At the party's first caucus, Puea Pandin leader Suwit Khunkitti vowed to win more than 60 seats in Parliament and promised to implement nine policies to improve the state of the Thai economy. By 28 October 2007, the party had formed its finance and tourism team in the form of the party's Academic Council, chaired by former Deputy Prime Minister, Surakiart Sathirathai. Members included former Governor of the Bank of Thailand Vijit Supinich, former Secretary to the Ministry of Finance Supachai Pisitvanit, former Secretary to the Ministry of Agriculture and Cooperatives Bunpod Hongthong and Finance specialists Vichien Techapaiboon and Nithit Pukkanasud. Although Surakiart Sathirathai was one of 111 TRT executives banned from politics for five years, he said that the party's Academic Council only provides policy guidelines and is not part of the political party. The tourism team was led by former Tourism Authority of Thailand Governor Juthamas Siriwan and former senators Suradej Yasawat and Jirayu Vasurut. All three were also deputy party leaders. Their main policy was to make Thailand a hub for tourism with expected earnings of 1.33 trillion baht in 2011.

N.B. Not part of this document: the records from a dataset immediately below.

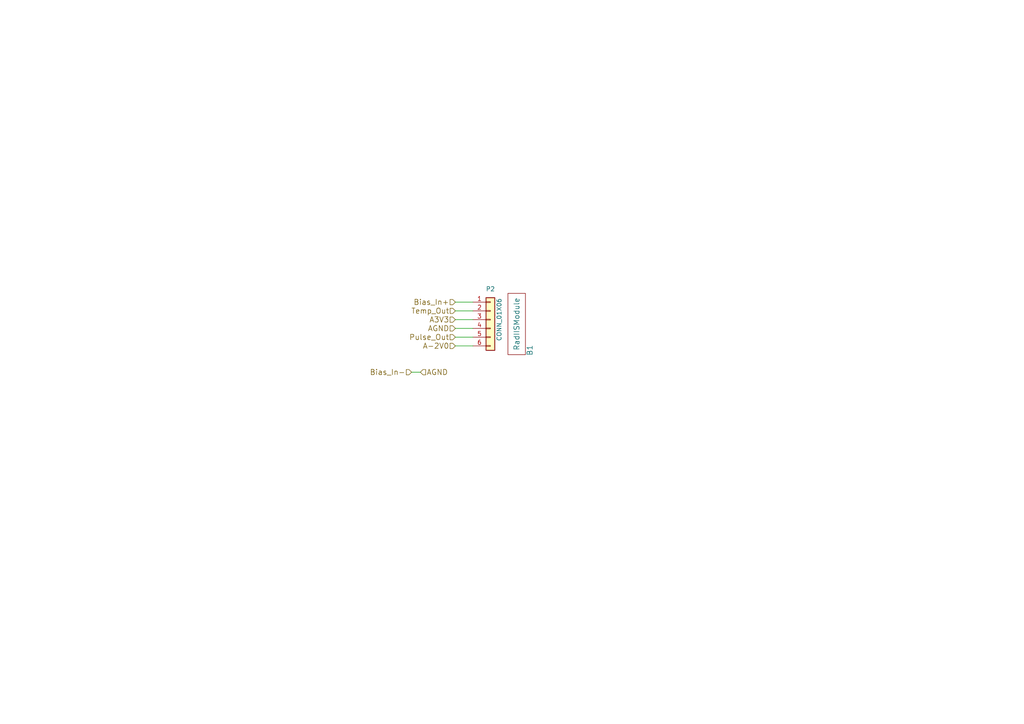
<source format=kicad_sch>
(kicad_sch
	(version 20231120)
	(generator "eeschema")
	(generator_version "8.0")
	(uuid "5ed58fe7-c591-41d0-be9b-e4a877fb01a1")
	(paper "A4")
	
	(wire
		(pts
			(xy 137.16 97.79) (xy 132.08 97.79)
		)
		(stroke
			(width 0)
			(type default)
		)
		(uuid "04780cbe-7978-480b-b2fc-ccb071c87a56")
	)
	(wire
		(pts
			(xy 137.16 92.71) (xy 132.08 92.71)
		)
		(stroke
			(width 0)
			(type default)
		)
		(uuid "0cf46c49-a52a-46b6-86a9-f5ec8d3a0182")
	)
	(wire
		(pts
			(xy 132.08 90.17) (xy 137.16 90.17)
		)
		(stroke
			(width 0)
			(type default)
		)
		(uuid "1d6500af-d5ea-4917-8cd4-2cac73e66ca6")
	)
	(wire
		(pts
			(xy 132.08 100.33) (xy 137.16 100.33)
		)
		(stroke
			(width 0)
			(type default)
		)
		(uuid "5bca4196-ab44-45a6-8281-1b68a1932b34")
	)
	(wire
		(pts
			(xy 132.08 95.25) (xy 137.16 95.25)
		)
		(stroke
			(width 0)
			(type default)
		)
		(uuid "5f513c96-d2ac-47e7-bc12-6c2b77d26425")
	)
	(wire
		(pts
			(xy 119.38 107.95) (xy 121.92 107.95)
		)
		(stroke
			(width 0)
			(type default)
		)
		(uuid "66d5c2de-6573-4d2f-8806-0e06b96669b0")
	)
	(wire
		(pts
			(xy 137.16 87.63) (xy 132.08 87.63)
		)
		(stroke
			(width 0)
			(type default)
		)
		(uuid "d0a4849f-1ce4-4768-b9c0-dec5e6d604ab")
	)
	(hierarchical_label "Bias_In-"
		(shape input)
		(at 119.38 107.95 180)
		(fields_autoplaced yes)
		(effects
			(font
				(size 1.5494 1.5494)
			)
			(justify right)
		)
		(uuid "1df57fd3-16d2-4d43-9af3-7e6fa849a8c0")
	)
	(hierarchical_label "Bias_In+"
		(shape input)
		(at 132.08 87.63 180)
		(fields_autoplaced yes)
		(effects
			(font
				(size 1.5494 1.5494)
			)
			(justify right)
		)
		(uuid "37784287-e30c-4024-becd-8065d632abc1")
	)
	(hierarchical_label "A-2V0"
		(shape input)
		(at 132.08 100.33 180)
		(fields_autoplaced yes)
		(effects
			(font
				(size 1.5494 1.5494)
			)
			(justify right)
		)
		(uuid "5e4494d9-40de-4457-b26f-cdd9d8214a95")
	)
	(hierarchical_label "Pulse_Out"
		(shape input)
		(at 132.08 97.79 180)
		(fields_autoplaced yes)
		(effects
			(font
				(size 1.5494 1.5494)
			)
			(justify right)
		)
		(uuid "6133f015-adf7-498c-a44e-20f87492ea64")
	)
	(hierarchical_label "AGND"
		(shape input)
		(at 121.92 107.95 0)
		(fields_autoplaced yes)
		(effects
			(font
				(size 1.5494 1.5494)
			)
			(justify left)
		)
		(uuid "77ac8f7c-8a11-48d5-b2df-33878edf27c8")
	)
	(hierarchical_label "Temp_Out"
		(shape input)
		(at 132.08 90.17 180)
		(fields_autoplaced yes)
		(effects
			(font
				(size 1.524 1.524)
			)
			(justify right)
		)
		(uuid "ba555b3d-b560-4069-9ef0-72d982a4e4f7")
	)
	(hierarchical_label "A3V3"
		(shape input)
		(at 132.08 92.71 180)
		(fields_autoplaced yes)
		(effects
			(font
				(size 1.5494 1.5494)
			)
			(justify right)
		)
		(uuid "d7efa214-aa83-4089-8caf-16875e17febe")
	)
	(hierarchical_label "AGND"
		(shape input)
		(at 132.08 95.25 180)
		(fields_autoplaced yes)
		(effects
			(font
				(size 1.5494 1.5494)
			)
			(justify right)
		)
		(uuid "dab6aa7a-dcd3-4bf5-a39a-ccb7c4f4c337")
	)
	(symbol
		(lib_id "Connector_Generic:Conn_01x06")
		(at 142.24 92.71 0)
		(unit 1)
		(exclude_from_sim no)
		(in_bom yes)
		(on_board yes)
		(dnp no)
		(uuid "00000000-0000-0000-0000-000057c7144a")
		(property "Reference" "P2"
			(at 142.24 83.82 0)
			(effects
				(font
					(size 1.27 1.27)
				)
			)
		)
		(property "Value" "CONN_01X06"
			(at 144.78 92.71 90)
			(effects
				(font
					(size 1.27 1.27)
				)
			)
		)
		(property "Footprint" "RadIIS_Mainboard:6Pin_CardEdge_CON"
			(at 142.24 92.71 0)
			(effects
				(font
					(size 1.27 1.27)
				)
				(hide yes)
			)
		)
		(property "Datasheet" "https://www.mouser.de/datasheet/2/40/VerticalTop_00-9159-952588.pdf"
			(at 142.24 92.71 0)
			(effects
				(font
					(size 1.27 1.27)
				)
				(hide yes)
			)
		)
		(property "Description" ""
			(at 142.24 92.71 0)
			(effects
				(font
					(size 1.27 1.27)
				)
				(hide yes)
			)
		)
		(property "Comment" "Mouser Nr, not found at Digikey"
			(at 142.24 92.71 0)
			(effects
				(font
					(size 1.27 1.27)
				)
				(hide yes)
			)
		)
		(property "Digikey Nr" "581-009159006551906"
			(at 142.24 92.71 0)
			(effects
				(font
					(size 1.27 1.27)
				)
				(hide yes)
			)
		)
		(property "Digikey Price" "1.06"
			(at 142.24 92.71 0)
			(effects
				(font
					(size 1.27 1.27)
				)
				(hide yes)
			)
		)
		(pin "1"
			(uuid "9df2fe92-325c-4f68-9e7f-82ee0ecc1e02")
		)
		(pin "2"
			(uuid "d6642327-17cc-409a-b93d-37dc5e767d5e")
		)
		(pin "3"
			(uuid "c15db019-5897-4dd0-a909-30f9ab912a0c")
		)
		(pin "4"
			(uuid "adfa234d-b47d-4488-855d-715c937f438d")
		)
		(pin "5"
			(uuid "803b0b2d-7474-45bc-a737-55e9fe8367b6")
		)
		(pin "6"
			(uuid "90d4e600-6729-4adb-95ab-0ef28a01c8c1")
		)
		(instances
			(project ""
				(path "/a6ba3342-f35f-46eb-9e1b-203062f196d2/00000000-0000-0000-0000-00005728b043"
					(reference "P2")
					(unit 1)
				)
			)
		)
	)
	(symbol
		(lib_id "RadIIS_Mainboard:RadIISModule")
		(at 149.86 93.98 270)
		(unit 1)
		(exclude_from_sim no)
		(in_bom yes)
		(on_board yes)
		(dnp no)
		(uuid "00000000-0000-0000-0000-00005be6b396")
		(property "Reference" "B1"
			(at 153.67 101.6 0)
			(effects
				(font
					(size 1.524 1.524)
				)
			)
		)
		(property "Value" "RadIISModule"
			(at 149.86 93.98 0)
			(effects
				(font
					(size 1.524 1.524)
				)
			)
		)
		(property "Footprint" "RadIIS_Mainboard:RadIISModule"
			(at 149.86 93.98 0)
			(effects
				(font
					(size 1.524 1.524)
				)
				(hide yes)
			)
		)
		(property "Datasheet" "https://radiis.de/"
			(at 149.86 93.98 0)
			(effects
				(font
					(size 1.524 1.524)
				)
				(hide yes)
			)
		)
		(property "Description" ""
			(at 149.86 93.98 0)
			(effects
				(font
					(size 1.27 1.27)
				)
				(hide yes)
			)
		)
		(property "Digikey Nr" "NA"
			(at 149.86 93.98 0)
			(effects
				(font
					(size 1.27 1.27)
				)
				(hide yes)
			)
		)
		(instances
			(project ""
				(path "/a6ba3342-f35f-46eb-9e1b-203062f196d2/00000000-0000-0000-0000-00005728b043"
					(reference "B1")
					(unit 1)
				)
			)
		)
	)
)

</source>
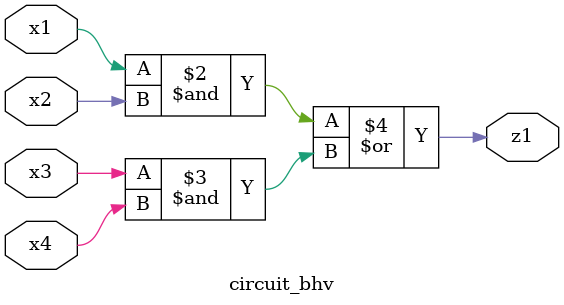
<source format=v>

`timescale 1ns / 1ns

module circuit_bhv(input wire x1, x2, x3, x4,
		output reg z1);

   always @ (x1 or x2 or x3 or x4)
   begin
      z1 = (x1 & x2) | (x3 & x4);
   end

endmodule  
</source>
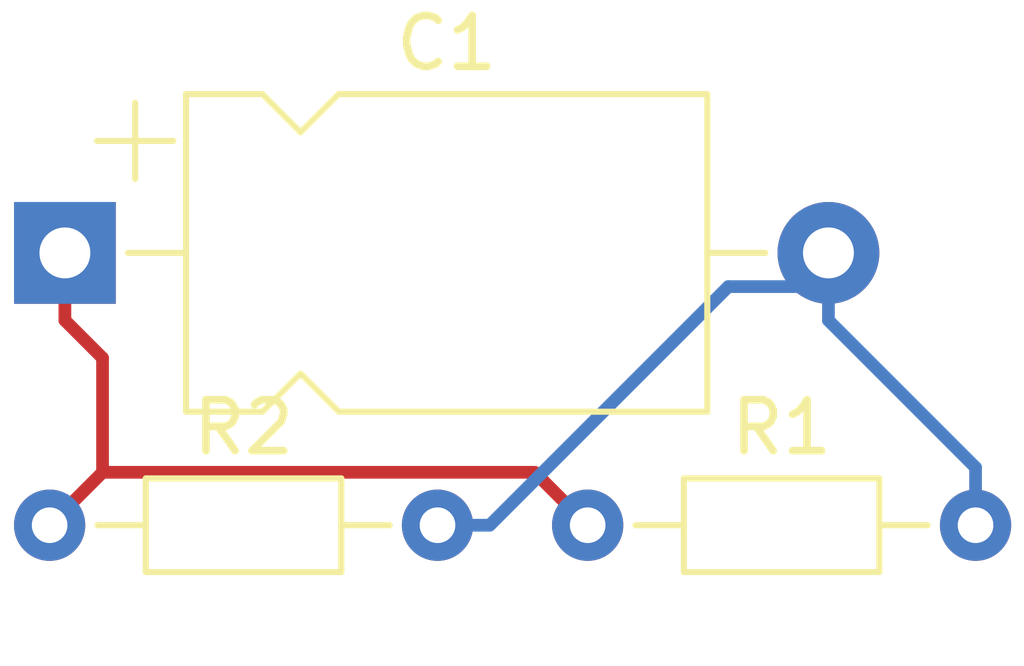
<source format=kicad_pcb>
(kicad_pcb (version 20211014) (generator pcbnew)

  (general
    (thickness 1.6)
  )

  (paper "A4")
  (layers
    (0 "F.Cu" signal)
    (31 "B.Cu" signal)
    (32 "B.Adhes" user "B.Adhesive")
    (33 "F.Adhes" user "F.Adhesive")
    (34 "B.Paste" user)
    (35 "F.Paste" user)
    (36 "B.SilkS" user "B.Silkscreen")
    (37 "F.SilkS" user "F.Silkscreen")
    (38 "B.Mask" user)
    (39 "F.Mask" user)
    (40 "Dwgs.User" user "User.Drawings")
    (41 "Cmts.User" user "User.Comments")
    (42 "Eco1.User" user "User.Eco1")
    (43 "Eco2.User" user "User.Eco2")
    (44 "Edge.Cuts" user)
    (45 "Margin" user)
    (46 "B.CrtYd" user "B.Courtyard")
    (47 "F.CrtYd" user "F.Courtyard")
    (48 "B.Fab" user)
    (49 "F.Fab" user)
    (50 "User.1" user)
    (51 "User.2" user)
    (52 "User.3" user)
    (53 "User.4" user)
    (54 "User.5" user)
    (55 "User.6" user)
    (56 "User.7" user)
    (57 "User.8" user)
    (58 "User.9" user)
  )

  (setup
    (pad_to_mask_clearance 0)
    (pcbplotparams
      (layerselection 0x00010fc_ffffffff)
      (disableapertmacros false)
      (usegerberextensions false)
      (usegerberattributes true)
      (usegerberadvancedattributes true)
      (creategerberjobfile true)
      (svguseinch false)
      (svgprecision 6)
      (excludeedgelayer true)
      (plotframeref false)
      (viasonmask false)
      (mode 1)
      (useauxorigin false)
      (hpglpennumber 1)
      (hpglpenspeed 20)
      (hpglpendiameter 15.000000)
      (dxfpolygonmode true)
      (dxfimperialunits true)
      (dxfusepcbnewfont true)
      (psnegative false)
      (psa4output false)
      (plotreference true)
      (plotvalue true)
      (plotinvisibletext false)
      (sketchpadsonfab false)
      (subtractmaskfromsilk false)
      (outputformat 1)
      (mirror false)
      (drillshape 1)
      (scaleselection 1)
      (outputdirectory "")
    )
  )

  (net 0 "")
  (net 1 "Net-(R1-Pad1)")
  (net 2 "Net-(R1-Pad2)")

  (footprint "Resistor_THT:R_Axial_DIN0204_L3.6mm_D1.6mm_P7.62mm_Horizontal" (layer "F.Cu") (at 111.87 89.17))

  (footprint "Resistor_THT:R_Axial_DIN0204_L3.6mm_D1.6mm_P7.62mm_Horizontal" (layer "F.Cu") (at 101.3 89.17))

  (footprint "Capacitor_THT:CP_Axial_L10.0mm_D6.0mm_P15.00mm_Horizontal" (layer "F.Cu") (at 101.6 83.82))

  (segment (start 101.6 85.1451) (end 102.3396 85.8847) (width 0.25) (layer "F.Cu") (net 1) (tstamp 196e2e1c-99db-48a2-923e-0258bca0805d))
  (segment (start 102.3396 85.8847) (end 102.3396 88.1304) (width 0.25) (layer "F.Cu") (net 1) (tstamp 1bc69943-163a-4f23-a1b2-869455d3610c))
  (segment (start 102.3396 88.1304) (end 110.8304 88.1304) (width 0.25) (layer "F.Cu") (net 1) (tstamp 414df5d7-f19b-4687-a4de-327c40e73e20))
  (segment (start 101.6 83.82) (end 101.6 85.1451) (width 0.25) (layer "F.Cu") (net 1) (tstamp 7cd22ddf-b7a3-4ab8-89e3-a5e58213159b))
  (segment (start 101.3 89.17) (end 102.3396 88.1304) (width 0.25) (layer "F.Cu") (net 1) (tstamp 9eb5fc74-7ee2-4483-b24f-769829d8a6c2))
  (segment (start 110.8304 88.1304) (end 111.87 89.17) (width 0.25) (layer "F.Cu") (net 1) (tstamp a1fd107d-3e8c-4d45-b1b9-b910fe926734))
  (segment (start 116.6 84.4825) (end 116.6 85.1451) (width 0.25) (layer "B.Cu") (net 2) (tstamp 1971aaa8-4fc8-4165-91ab-821ea2d686e3))
  (segment (start 108.92 89.17) (end 109.9451 89.17) (width 0.25) (layer "B.Cu") (net 2) (tstamp 21ca756f-3477-4ce7-b401-446af31305b1))
  (segment (start 116.6 84.4825) (end 114.6326 84.4825) (width 0.25) (layer "B.Cu") (net 2) (tstamp 4ee7e00d-7ebf-4975-bd69-7b422f82b3e0))
  (segment (start 116.6 83.82) (end 116.6 84.4825) (width 0.25) (layer "B.Cu") (net 2) (tstamp 55811421-7465-4b7c-a8c0-f5132bc3a205))
  (segment (start 114.6326 84.4825) (end 109.9451 89.17) (width 0.25) (layer "B.Cu") (net 2) (tstamp a773823e-0f26-4fe7-b141-87b580d11b17))
  (segment (start 119.49 88.0351) (end 119.49 89.17) (width 0.25) (layer "B.Cu") (net 2) (tstamp bb5999d5-f86c-445a-9ff9-2a1b539dc199))
  (segment (start 116.6 85.1451) (end 119.49 88.0351) (width 0.25) (layer "B.Cu") (net 2) (tstamp d9b138bc-0203-4547-9bd8-5f8e532ba1ac))

)

</source>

Three days before the 2007 general election, deputy party leader Juthamas Siriwan resigned from the party amidst a bribery scandal stemming from her tenure as governor of the Tourism Authority of Thailand and president of the Bangkok International Film Festival.

In the election, the party won 24 seats in parliament: seven party-list candidates and 17 constituency candidates. Most of them were elected in districts in the Northeastern Region (Isan), especially in the provinces of Nakhon Ratchasima and Surin. The party became a junior partner in the government coalition led by Samak Sundaravej and his PPP. Its representation increased to 32 seats after the Constitutional Court dissolved the PPP in the 2008 political crisis and its members defected to other parties. Puea Pandin then changed its allegiance and helped to elect Abhisit Vejjajiva of the Democrat Party prime minister.

== Since 2011 ==
Many Puea Pandin's members of parliament defected to other parties ahead of the election in 2011, hoping to increase their chances of being re-elected. By the end of the 2007-2011 term, 12 of the 32 Puea Pandin MPs had joined the Bhumjaithai Party, three had defected to Pheu Thai, two to the Democrats, two to Chartthaipattana, and one each to Matubhum and Tankun Pandin. The remaining nine representatives joined forces with their Chart Pattana Party colleagues, running under the new Chart Pattana Puea Pandin Party and winning 7 of 500 seats.

After conflicts between the two parties, Puea Pandin returned to contest the 2014 general election on its own, but the election was declared invalid by the Constitutional Court. In the following 2019 general election, the party failed to gain seats.

On 13 March 2023 the Election Commission of Thailand approved the dissolution of the party.